Some babies born to women with symptoms of coronavirus have been born prematurely. It is unclear whether coronavirus caused this or the doctors made the decision for the baby to be born early because the woman was unwell.
Lead author Dr Dani Dumitriu said: ‘These recommendations were made in the absence of data on rates of mother-to-newborn SARS-CoV-2 transmission and are based on experience with mother-newborn transmission of other infectious diseases.’
‘But some recommendations conflict with what we know about the developmental benefits of early breastfeeding and skin-to-skin contact.
‘Our study shows that these measures may not be necessary for healthy newborns with Covid-positive mums.’
Professor Gyamfi-Bannerman, also a maternal-foetal medicine expert at NewYork-Presbyterian/Columbia University Irving Medical Center, said: ‘We think it’s particularly important that mothers with Covid-19 have the opportunity to directly breastfeed their newborns.
‘Breast milk is known to protect newborns against numerous pathogens, and it may help protect newborns against infection with SARS-CoV-2.
‘Most studies have not found SARS-CoV-2 in breast milk, and breast milk has been found to contain antibodies against the virus.’
Breast milk contains antibodies passed on from the mother, which boost a baby’s immune system and help it fight infections and viruses.

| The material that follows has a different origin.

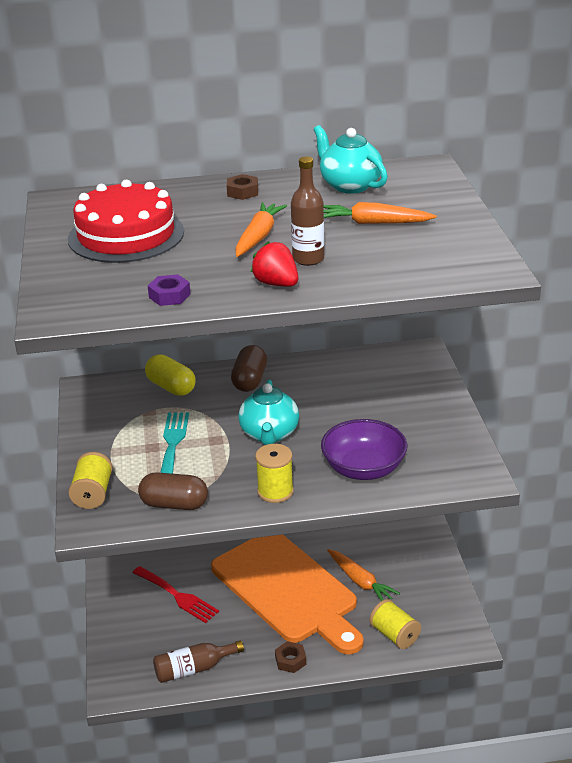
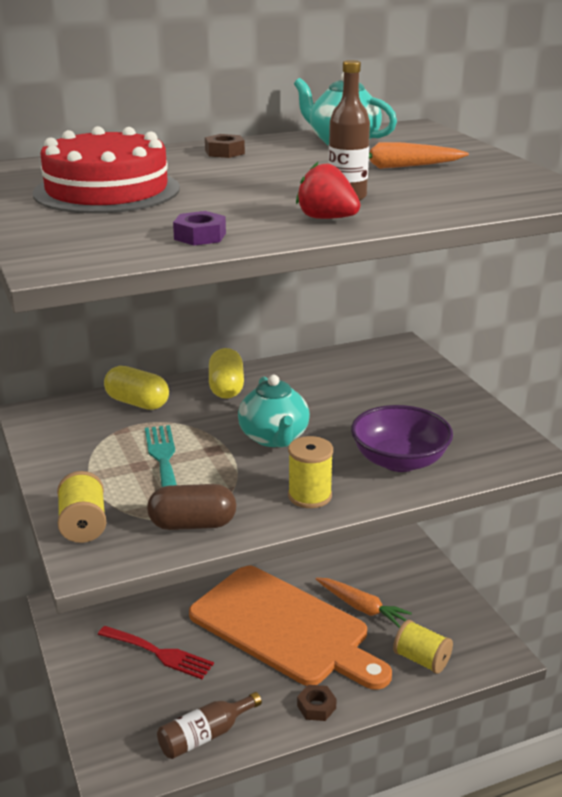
camera: 15 degrees left, 5 degrees down
(249, 380) = (226, 388): brown capsule -> yellow capsule
(258, 237) = (272, 183): orange carrot -> none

Antibodies against SARS-CoV-2 have been found in the breast milk of mothers who have had Covid-19.
It is not clear if antibodies would be present in the breast milk during infection as the proteins can take some time to build up. But they would be in the weeks following illness.
The study, published in JAMA Pediatrics, supports the findings of separate research in New York of 120 babies born at three hospitals.
None tested positive for the disease after being born to infected mothers, according to the paper published in the journal The Lancet Child & Adolescent Health in July.
When some 82 were checked again a week later, they were still negative even though the majority had shared a room with their mothers and three-quarters were being breastfed.
But research on whether a baby can catch the coronavirus before birth, while in the womb, is murky.
Some scientists are adamant there is evidence of transmission in the womb because traces of the coronavirus have been found in the mother’s placenta.
But doctors admit it is difficult to find whether the baby just picked the virus up during birth or in the hospital very soon after birth.
As for the mother’s health, researchers at Oxford have said pregnant women are at no greater risk of developing severe Covid-19 than other women.
Of 427 mothers-to-be admitted to NHS hospitals with the life-threatening coronavirus between March 1 and April 14, only one in ten needed treatment in ICU.
This is no higher than the figure for non-pregnant women of the same age, the researchers said.
Pregnant women from BAME backgrounds were more than four times likely to be admitted to hospital with the infection, in-keeping with figures from the general population, and obesity, having pre-existing health conditions, and being over the age of 35 also raised the odds.